***** Data for this exercise *****
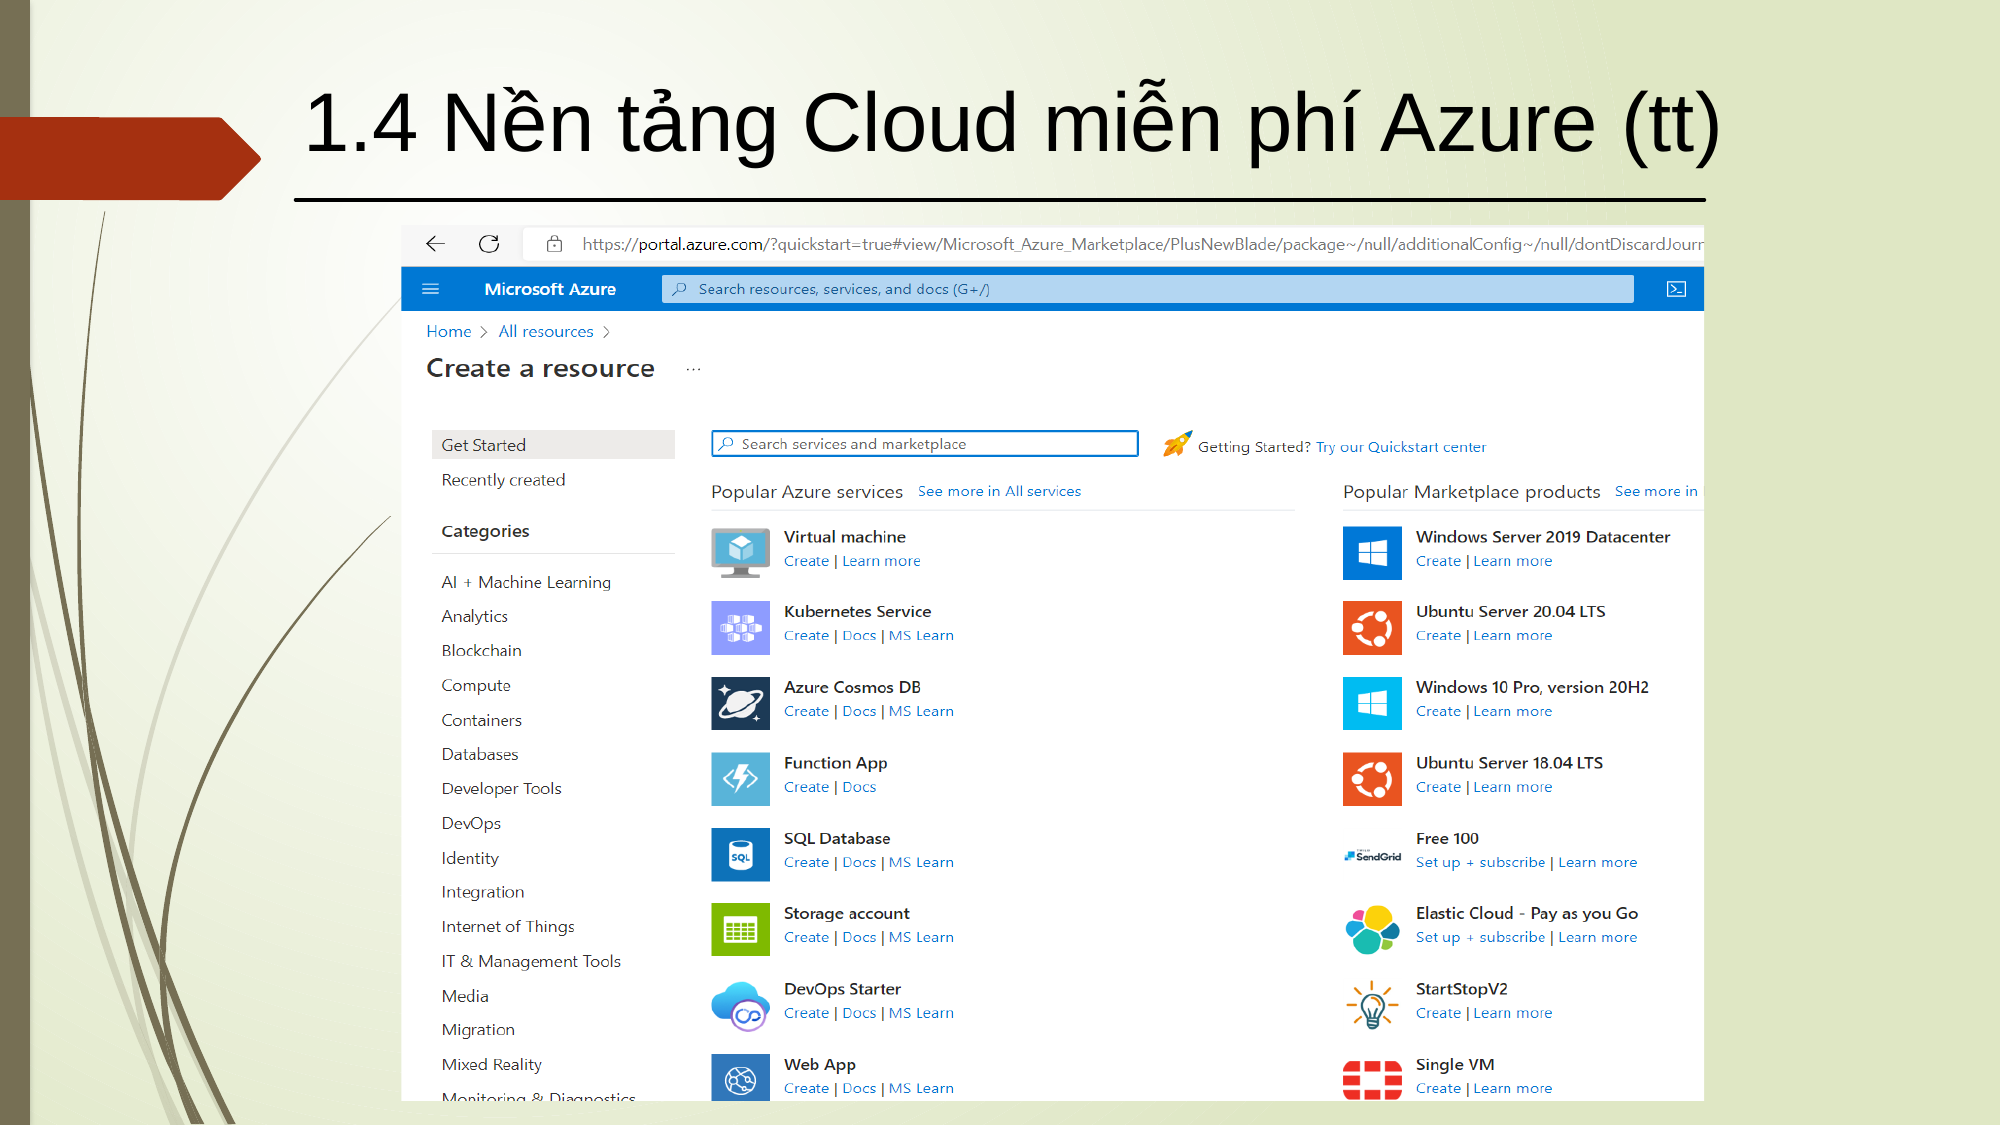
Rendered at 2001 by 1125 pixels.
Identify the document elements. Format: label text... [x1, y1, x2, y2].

picture [401, 225, 1705, 1102]
title 1.4 Nền tảng Cloud miễn phí Azure (tt) [286, 49, 1839, 187]
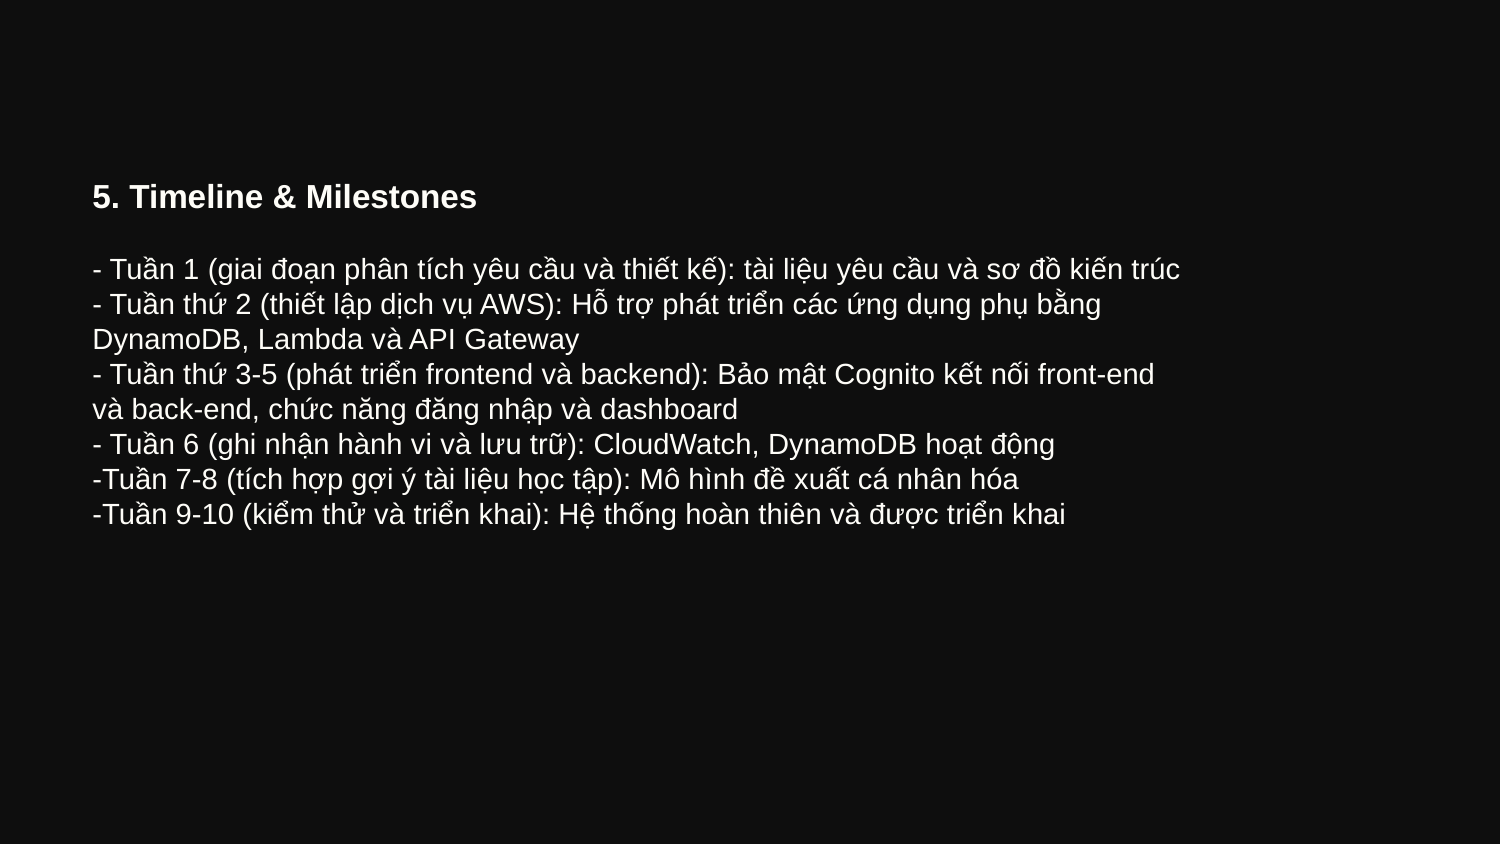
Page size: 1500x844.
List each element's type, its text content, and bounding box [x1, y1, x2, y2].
*****
About this task:
Apart from the pictures, the entries above are to be repeated in full and exactly.

Written solution:
Rendered at 2001 by 1125 pixels.
Identify the document elements. Format: label text... [x1, y1, x2, y2].

picture [401, 225, 1705, 1102]
title 1.4 Nền tảng Cloud miễn phí Azure (tt) [286, 49, 1839, 187]
Page size: 1500x844.
List each element's type, its text content, and bounding box [x1, y1, x2, y2].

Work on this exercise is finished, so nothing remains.